Crackdown on sales of violent video games

VIDEO games will get movie-style age ratings under a Government plan to tackle the growing fear that exposure to on-screen sex and violence is warping a generation of children.

And retailers who sell adult-only video games to minors will face tough measures under the proposed crackdown, Scotland on Sunday can reveal.

Ministers want to make it easier for parents to protect their children from violent games by introducing a new, simpler classification system based on age ratings used by the British Board of Film Classification (BBFC). Under the new scheme, it would become illegal for retailers to sell any video game to a child who was younger than the age rating on the box. At present, only the most violent games are regulated.

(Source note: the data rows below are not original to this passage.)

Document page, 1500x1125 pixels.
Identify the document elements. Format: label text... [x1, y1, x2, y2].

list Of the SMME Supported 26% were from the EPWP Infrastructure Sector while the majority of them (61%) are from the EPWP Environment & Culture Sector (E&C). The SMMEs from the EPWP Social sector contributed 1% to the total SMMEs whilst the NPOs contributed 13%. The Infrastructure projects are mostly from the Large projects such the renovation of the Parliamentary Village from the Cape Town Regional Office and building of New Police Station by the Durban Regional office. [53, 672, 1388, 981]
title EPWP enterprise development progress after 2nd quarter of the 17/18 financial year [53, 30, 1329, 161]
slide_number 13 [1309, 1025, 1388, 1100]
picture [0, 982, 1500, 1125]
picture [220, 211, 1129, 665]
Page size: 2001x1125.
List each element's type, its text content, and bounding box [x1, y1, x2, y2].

The moves come after more than 400 children and 350 adults responded to an inquiry headed by television psychologist Dr Tanya Byron into the potential dangers to young people of the internet and video games. Her review, due to be published in March, has found that people want clearer information about the content of video games.

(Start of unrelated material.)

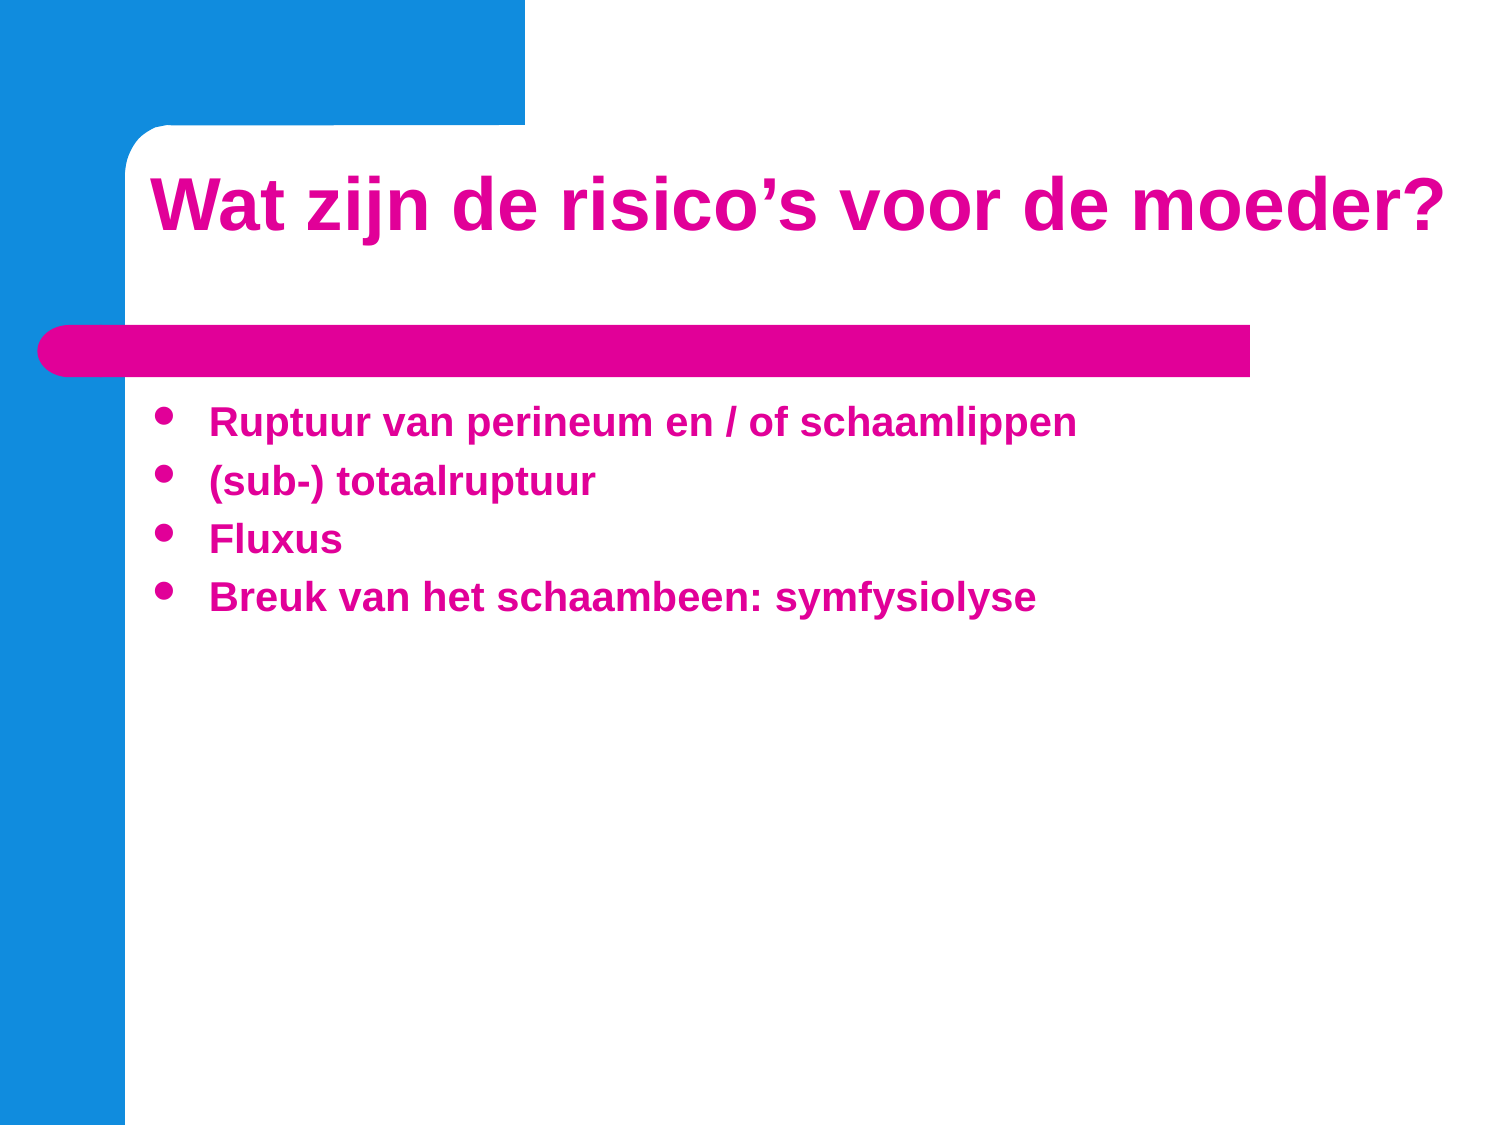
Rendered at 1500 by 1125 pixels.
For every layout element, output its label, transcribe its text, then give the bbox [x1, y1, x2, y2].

list Ruptuur van perineum en / of schaamlippen (sub-) totaalruptuur Fluxus Breuk van het schaambeen: symfysiolyse [137, 387, 1400, 999]
title Wat zijn de risico’s voor de moeder? [135, 148, 1500, 255]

Under the current rules, about 10% of the 2,000 or more video games produced each year are given an age rating from the BBFC. Only games that show sex, gross violence, criminal activity or drug use have to be referred to the BBFC. Shop staff can be fined or even sent to prison if they sell a game to a child below the age rating.

The majority of games receive an age rating based on a voluntary system run by Pan-European Game Information (PEGI). PEGI ratings are not legally enforceable, however.

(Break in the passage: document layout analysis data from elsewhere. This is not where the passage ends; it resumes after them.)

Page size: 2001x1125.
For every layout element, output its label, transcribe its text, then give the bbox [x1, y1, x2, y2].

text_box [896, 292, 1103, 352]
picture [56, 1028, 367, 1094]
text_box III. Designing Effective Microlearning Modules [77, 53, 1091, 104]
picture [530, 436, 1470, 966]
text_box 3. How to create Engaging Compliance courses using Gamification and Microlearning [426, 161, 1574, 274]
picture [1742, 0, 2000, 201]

Eileen McCloy, who runs family rights group Not With My Child, said: "Voluntary regulation rarely works, shopkeepers don't care so long as the child looks about the right age. It needs to be legally enforceable."

Gordon Brown has indicated that he is prepared to back Byron's recommendation for a single, legally backed classification system.

Keith Vaz, the Leicester East MP, has campaigned for tighter controls on violent video games following the murder of local schoolboy Stefan Pakeerah in February 2004. The 14-year-old died after his friend Warren LeBlanc attacked him with a claw hammer and knife. Both boys had been playing the 18-rated video game Manhunt in which a convicted murderer gets points for killing people.

The Byron review has worked closely with the video games industry, which is worth more than 800m to the UK economy.

Rockstar North, which was founded in Edinburgh in 1988, produced the hugely popular Grand Theft Auto series as well as the controversial Manhunt and Manhunt 2 games.

The High Court is expected to announce this week whether it will uphold a decision by the Video Appeals Committee to allow Manhunt 2 to be sold in the UK. The BBFC wants the game to be banned. Rockstar declined to comment.

David Braben, the founder of Frontier games, said there was already a strict regime in place which the industry went to great lengths to adhere to. He said parents and retailers must take some responsibility.

He said: "The real question is how seriously do people take the existing regime. I have been in a shop when a woman was buying an '18' game for what looked like a 10-year-old and you'll find that games like Grand Theft Auto: San Andreas, which has an 18 rating, are being played by children."

The Entertainment and Leisure Software Publishers Association said: "We support the current systems in place for rating video games and work hard as an industry to act responsibly when producing any adult content."

Sue Clark, the BBFC's head of communications, said: "Our research shows that the public knows and understands the BBFC system and that the age limits relate to content not to their level of difficulty."